# Cleaning Dirty Feet....



## MacFly (Jan 31, 2010)

i have a beautiful shot of a model, but unfortunately the bottom of her feet is showing and is fairly dirty.

[image removed]

is there an effective way to clean up her feet in LR?

thanks in advance.


----------



## Victoria Bampton (Jan 31, 2010)

LOL Well that title certainly caught my attention!

If you do anything, it'd be adjustment brush, set to brightening the exposure and possibly adjusting the colour slightly. I'd switch to PS for that kind of job personally.


----------



## MacFly (Jan 31, 2010)

[quote author=Victoria Bampton link=topic=9'83.msg61229#msg61229 date=1264964513]
LOL Well that title certainly caught my attention!

If you do anything, it'd be adjustment brush, set to brightening the exposure and possibly adjusting the colour slightly. I'd switch to PS for that kind of job personally.
[/quote]

LOL, sorry...i had no other way of describing it.

I was hoping i could do something in LR, not too handy with PS. Thanks V.


----------



## sizzlingbadger (Jan 31, 2010)

I would use photoshop, or a good quality soap !


----------



## Robert T Higaki (Feb 1, 2010)

Who is looking at her feet? ??? What I notice is the "The Man from U.N.C.L.E" lunch box next to her head. I actually have one- the lunch box.
Your best bet is photoshop her feet and the background.
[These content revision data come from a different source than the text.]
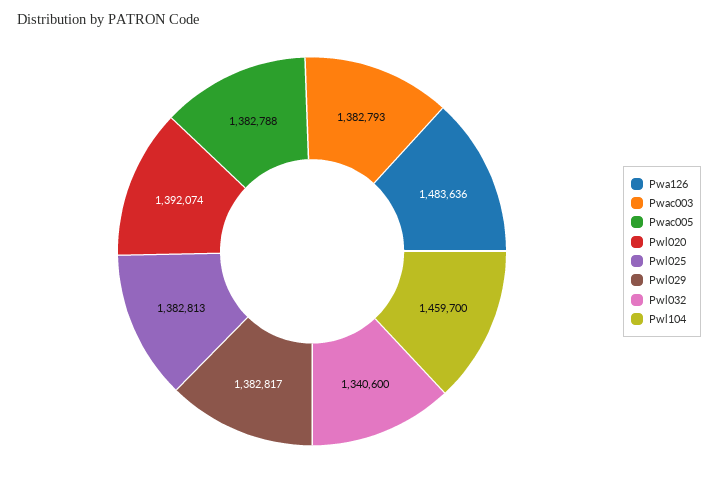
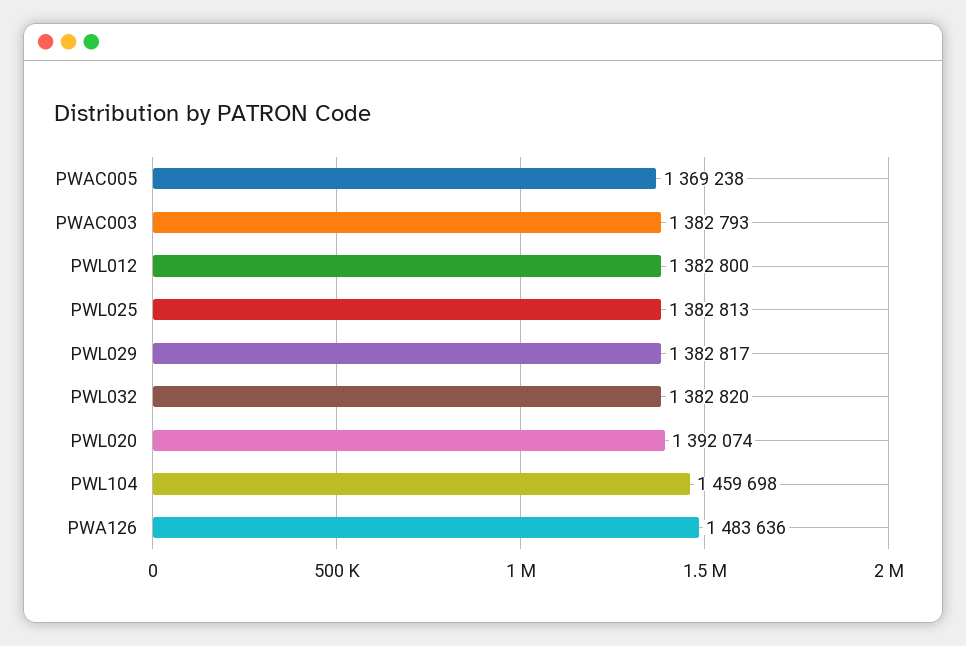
  {
    "Pwa126": 1483636,
    "Pwac003": 1382793,
-   "Pwac005": 1382788,
+   "Pwac005": 1369238,
    "Pwl020": 1392074,
    "Pwl025": 1382813,
    "Pwl029": 1382817,
-   "Pwl032": 1340600,
+   "Pwl032": 1382820,
-   "Pwl104": 1459700
+   "Pwl104": 1459698,
+   "PWL012": 1382800
  }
                                Bob- the slide shooter at heart

PS: you can see Napoleon Solo punching out the bad guy!


----------



## ernie (Feb 2, 2010)

Lunchbox!? Yeah, right.


----------



## Robert T Higaki (Feb 3, 2010)

On a serious note, I do not shoot models but some principles do apply to many aspects of photography. Before I hit the shutter button, I look all around- the foreground and the background. If I see a wrapper from a fast food restaurant, I will walk over and remove it. I just went to see Frans Lanting's 'slide show' on Namibia. Before shooting pictures at a waterhole, Frans Lanting removed elephant dung( with gloves) to clean up the area. 
What I am saying is take a little extra time before shooting; this will save you a lot of time( and work) afterward.
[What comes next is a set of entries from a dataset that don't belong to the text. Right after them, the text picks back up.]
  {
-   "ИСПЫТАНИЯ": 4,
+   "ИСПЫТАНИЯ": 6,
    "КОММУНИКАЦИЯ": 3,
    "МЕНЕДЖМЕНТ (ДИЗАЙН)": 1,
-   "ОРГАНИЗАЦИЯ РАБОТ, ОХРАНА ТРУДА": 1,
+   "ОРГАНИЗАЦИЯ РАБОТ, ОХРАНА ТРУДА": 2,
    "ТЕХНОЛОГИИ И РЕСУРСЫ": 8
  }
                                         Bob- the slide shooter at heart


----------



## MarkNicholas (Feb 3, 2010)

[quote author=Robert T Higaki link=topic=9'83.msg61377#msg61377 date=1265166791]
On a serious note, I do not shoot models but some principles do apply to many aspects of photography. Before I hit the shutter button, I look all around- the foreground and the background. If I see a wrapper from a fast food restaurant, I will walk over and remove it. I just went to see Frans Lanting's 'slide show' on Namibia. Before shooting pictures at a waterhole, Frans Lanting removed elephant dung( with gloves) to clean up the area. 
What I am saying is take a little extra time before shooting; this will save you a lot of time( and work) afterward.
[/quote]

Are you not just trying to deflect discussion about that MFU "lunchbox" 

Personally, I think that the background clutter in this particular photo works quite well, except perhaps for the lunchbox and and the dirty feet.


----------



## adrianlambert (Feb 3, 2010)

I quite like the feet dirty.


----------



## Robert T Higaki (Feb 4, 2010)

[quote author=MarkNicholas link=topic=9'83.msg61379#msg61379 date=1265176816]
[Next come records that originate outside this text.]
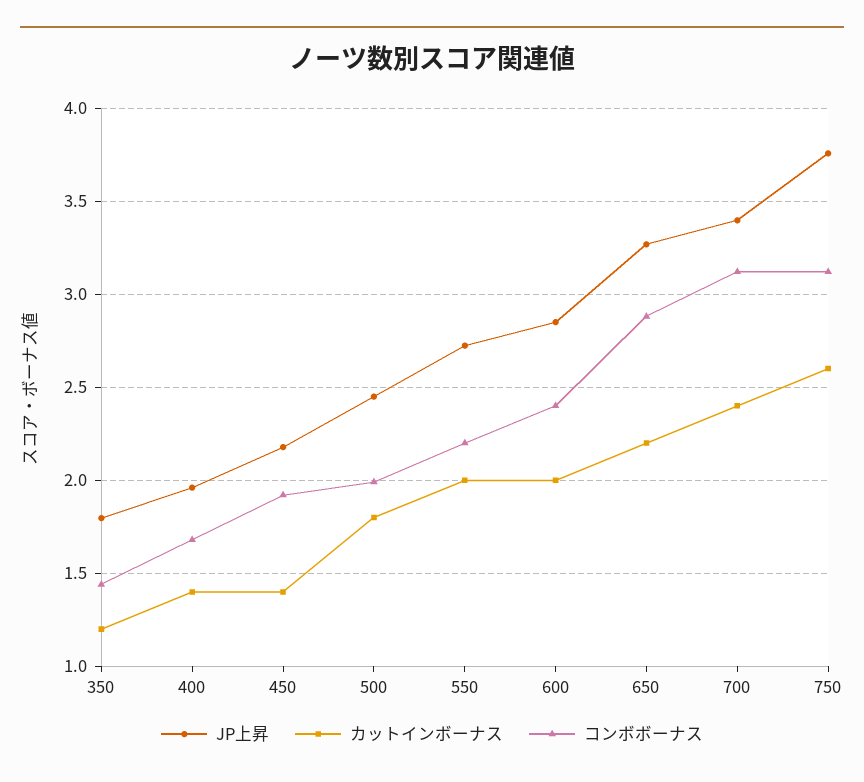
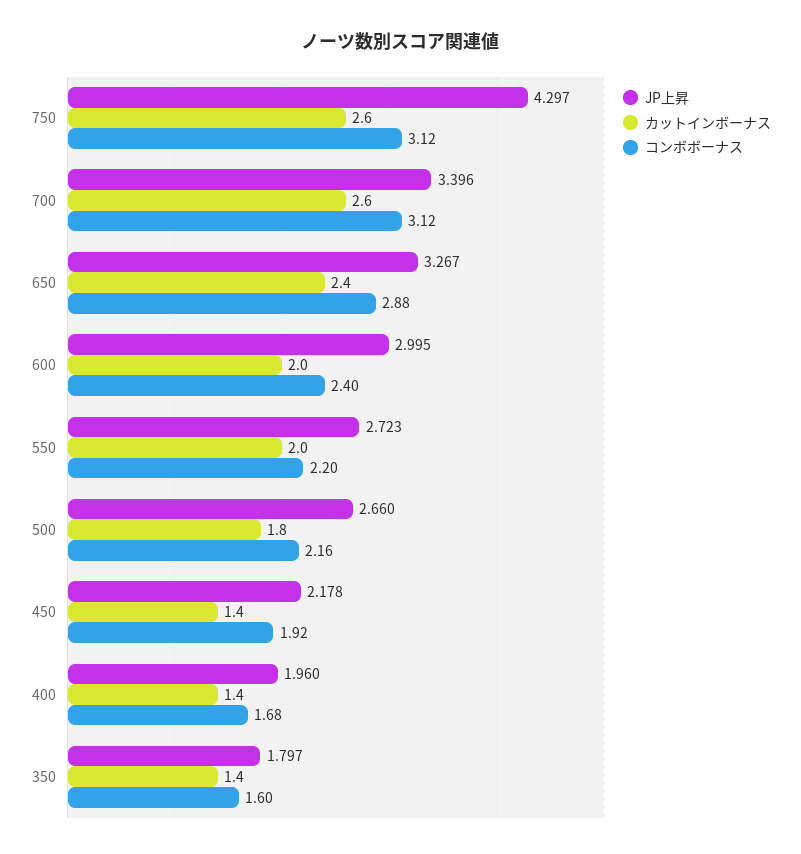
  {
    "JP上昇": {
      "350": 1.797,
      "400": 1.96,
      "450": 2.178,
-     "500": 2.45,
+     "500": 2.66,
      "550": 2.723,
-     "600": 2.85,
+     "600": 2.995,
      "650": 3.267,
      "700": 3.396,
-     "750": 3.75
+     "750": 4.297
    },
    "カットインボーナス": {
-     "350": 1.2,
+     "350": 1.4,
      "400": 1.4,
      "450": 1.4,
      "500": 1.8,
      "550": 2,
      "600": 2,
-     "650": 2.2,
+     "650": 2.4,
-     "700": 2.4,
+     "700": 2.6,
      "750": 2.6
    },
    "コンボボーナス": {
-     "350": 1.45,
+     "350": 1.6,
      "400": 1.68,
      "450": 1.92,
-     "500": 2,
+     "500": 2.16,
      "550": 2.2,
      "600": 2.4,
      "650": 2.88,
      "700": 3.12,
      "750": 3.12
    }
  }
Personally, I think that the background clutter in this particular photo works quite well, except perhaps for the lunchbox and and the dirty feet.
[/quote]

  Mark- if the lunch pail box was a dark color(brown), I would have not raise a red flag. The lunchbox would have blended in with the rest of the background. But, the box is bright yellow and red and has a picture of Robert Vaughn- too distracting. ( no- offense to Dr. Vaughn; I think he has a Ph.D)
As for the dirty feet, just tell everyone- the model has a nice tan down there.
  MacFly- you did a very nice shot of the model; very good poise.

                                   Bob- the slide shooter at heart


----------